Material for the task:
- Opening Delimiter -

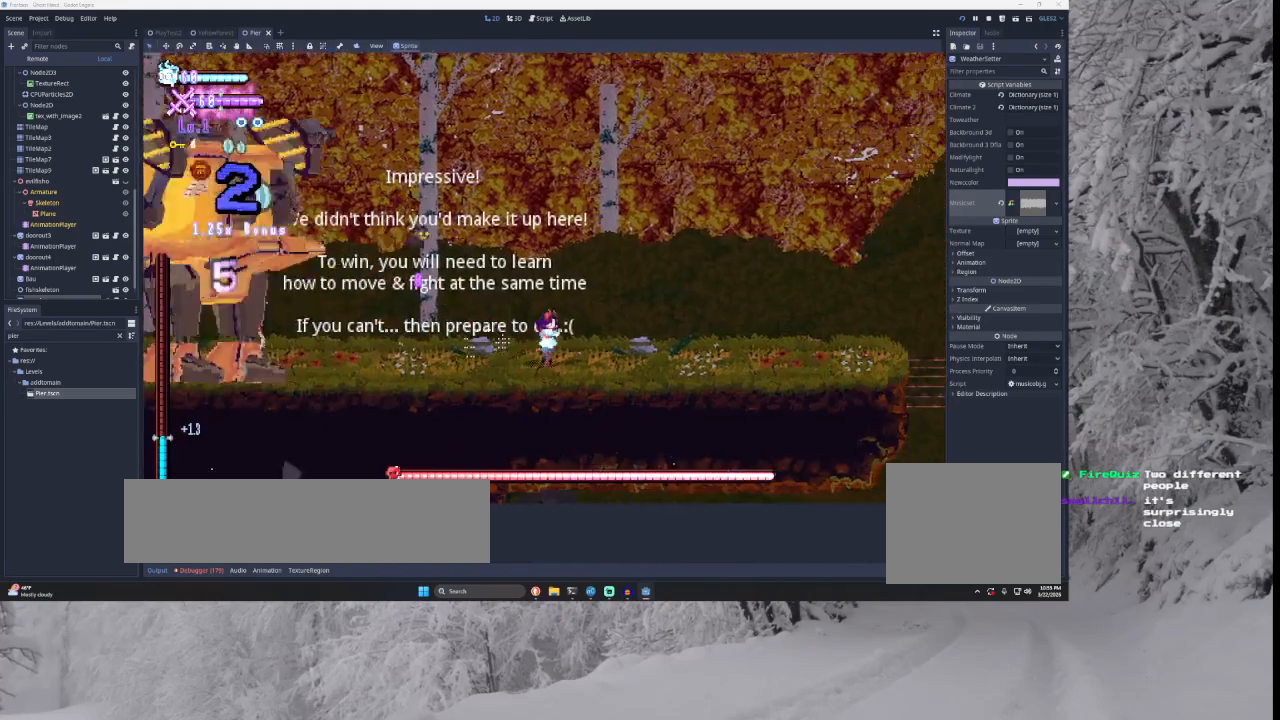
{"buttons": [], "left_stick": "left", "right_stick": "center", "events": [[300, "left_stick", "left"]]}
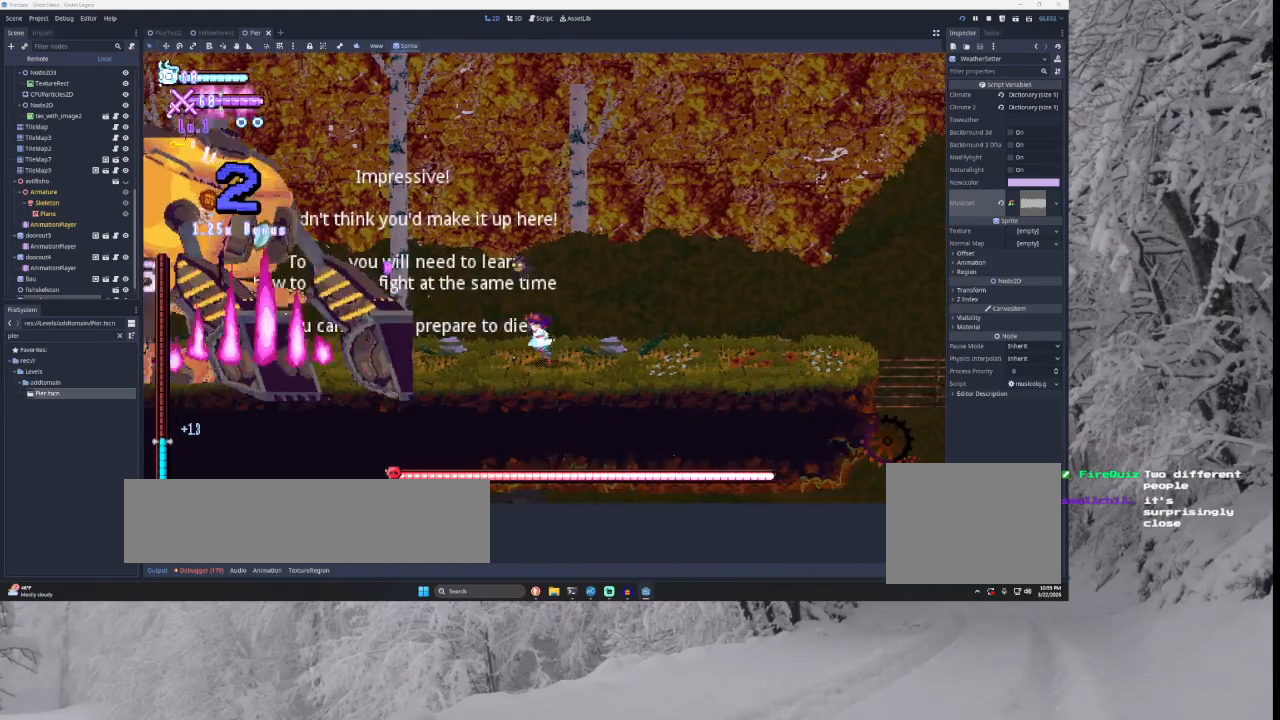
{"buttons": [], "left_stick": "center", "right_stick": "center", "events": [[167, "left_stick", "center"], [233, "R2", "down"], [400, "R2", "up"]]}
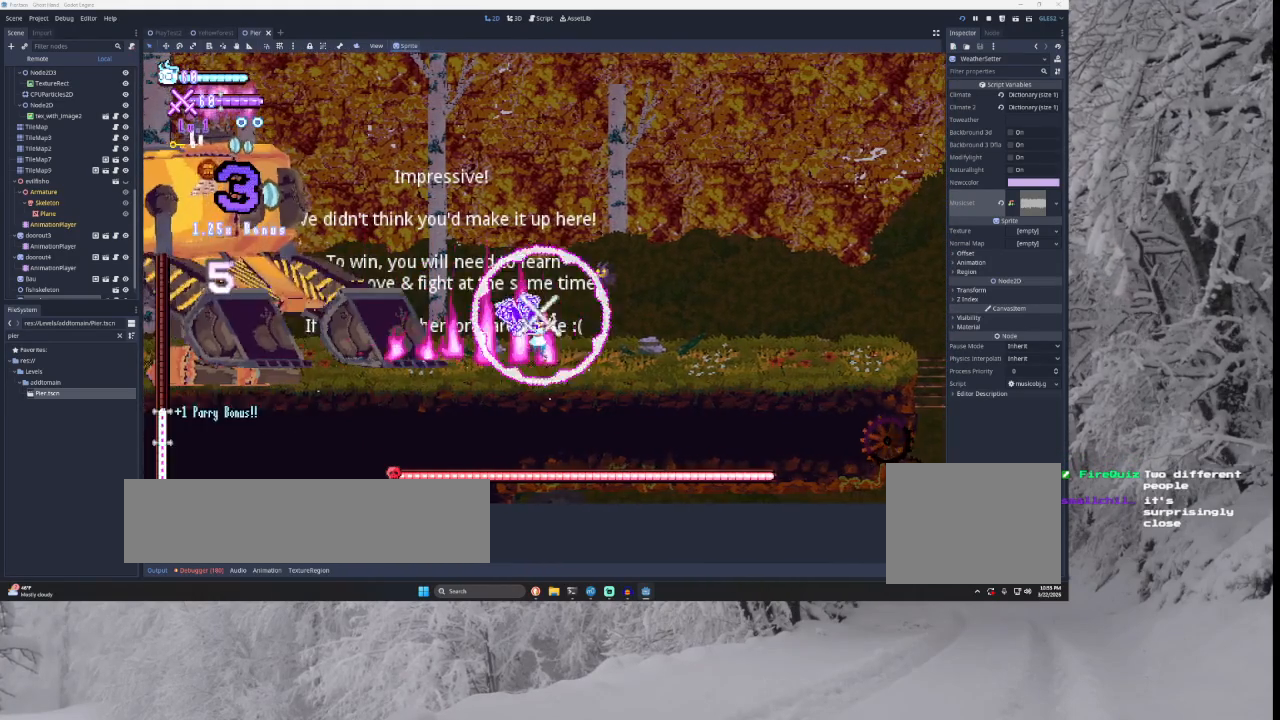
{"buttons": ["SQUARE"], "left_stick": "down", "right_stick": "center", "events": [[133, "TRIANGLE", "down"], [133, "left_stick", "left"], [367, "TRIANGLE", "up"], [400, "left_stick", "center"], [433, "SQUARE", "down"], [500, "left_stick", "down"]]}
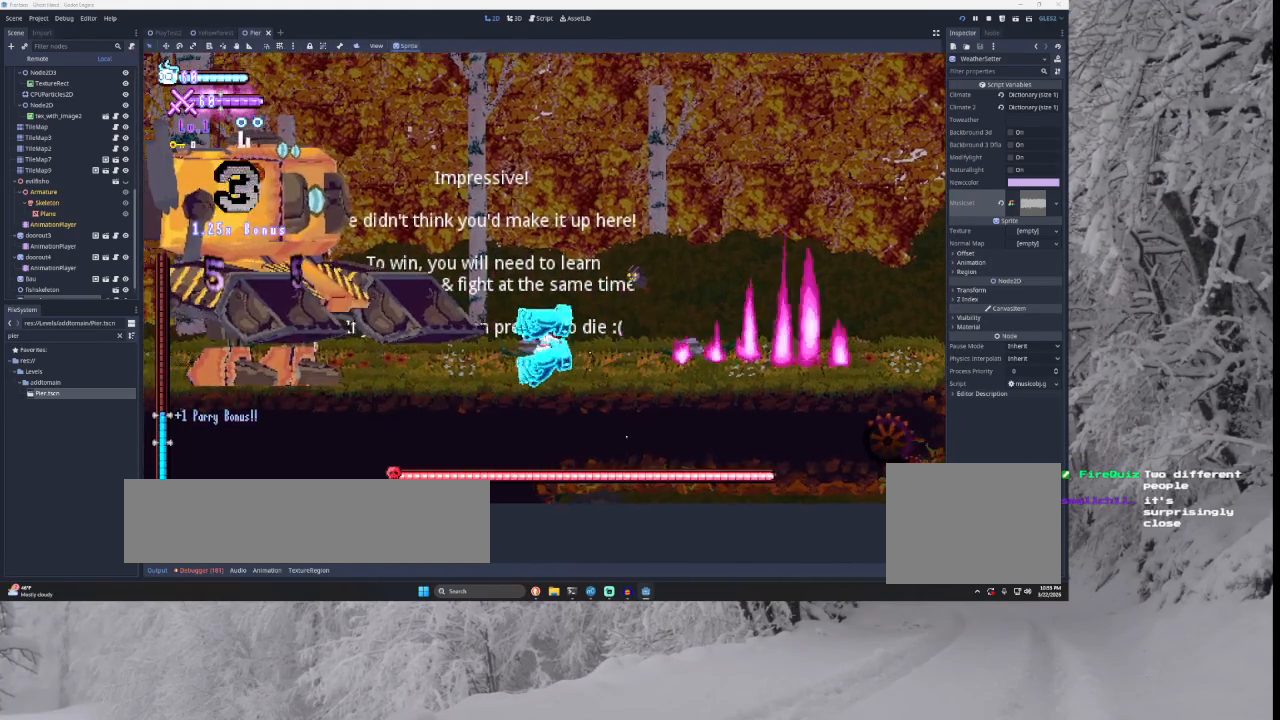
{"buttons": ["TRIANGLE"], "left_stick": "right", "right_stick": "center", "events": [[67, "SQUARE", "up"], [67, "left_stick", "right"], [467, "TRIANGLE", "down"]]}
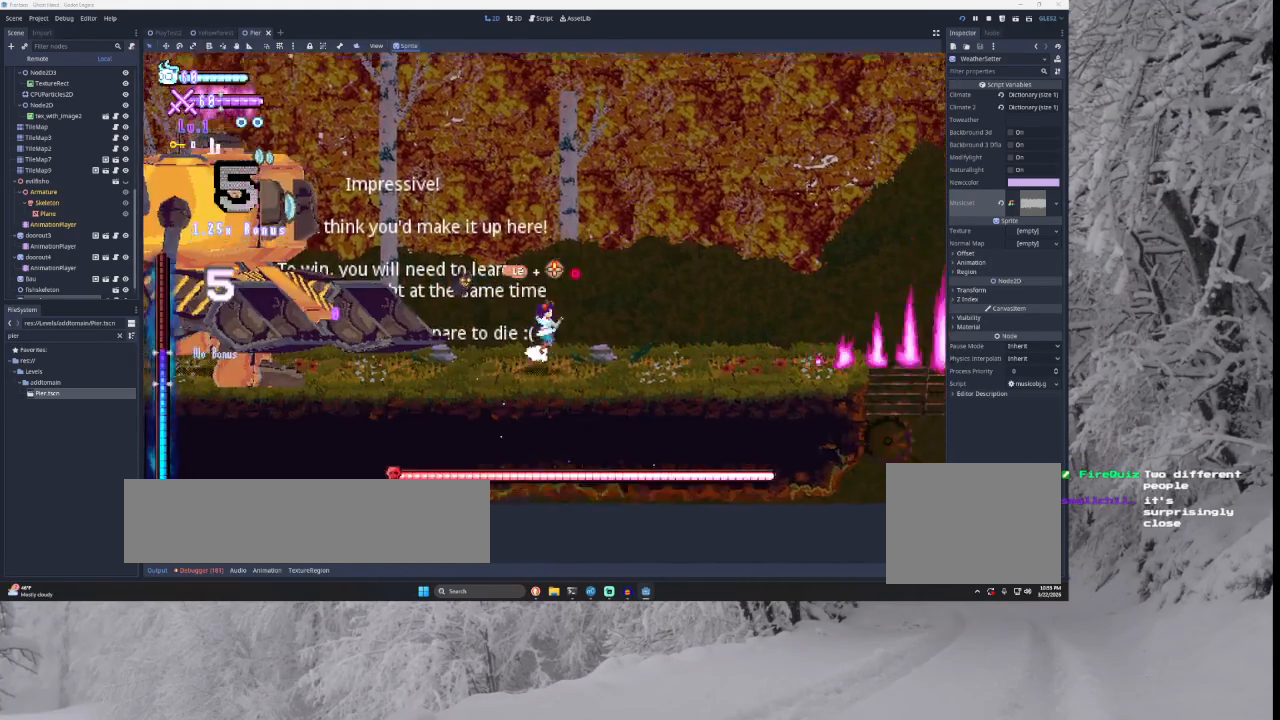
{"buttons": [], "left_stick": "center", "right_stick": "center", "events": [[33, "left_stick", "left"], [233, "left_stick", "up-left"], [300, "L2", "down"], [333, "SQUARE", "down"], [400, "TRIANGLE", "up"], [433, "left_stick", "center"], [467, "L2", "up"], [467, "SQUARE", "up"]]}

- Closing Delimiter -

Task statement: What is needed is an exact copy of all the data, with no images in it.

Answer for the task:
{"buttons": [], "left_stick": "left", "right_stick": "center", "events": [[300, "left_stick", "left"]]}
{"buttons": [], "left_stick": "center", "right_stick": "center", "events": [[167, "left_stick", "center"], [233, "R2", "down"], [400, "R2", "up"]]}
{"buttons": ["SQUARE"], "left_stick": "down", "right_stick": "center", "events": [[133, "TRIANGLE", "down"], [133, "left_stick", "left"], [367, "TRIANGLE", "up"], [400, "left_stick", "center"], [433, "SQUARE", "down"], [500, "left_stick", "down"]]}
{"buttons": ["TRIANGLE"], "left_stick": "right", "right_stick": "center", "events": [[67, "SQUARE", "up"], [67, "left_stick", "right"], [467, "TRIANGLE", "down"]]}
{"buttons": [], "left_stick": "center", "right_stick": "center", "events": [[33, "left_stick", "left"], [233, "left_stick", "up-left"], [300, "L2", "down"], [333, "SQUARE", "down"], [400, "TRIANGLE", "up"], [433, "left_stick", "center"], [467, "L2", "up"], [467, "SQUARE", "up"]]}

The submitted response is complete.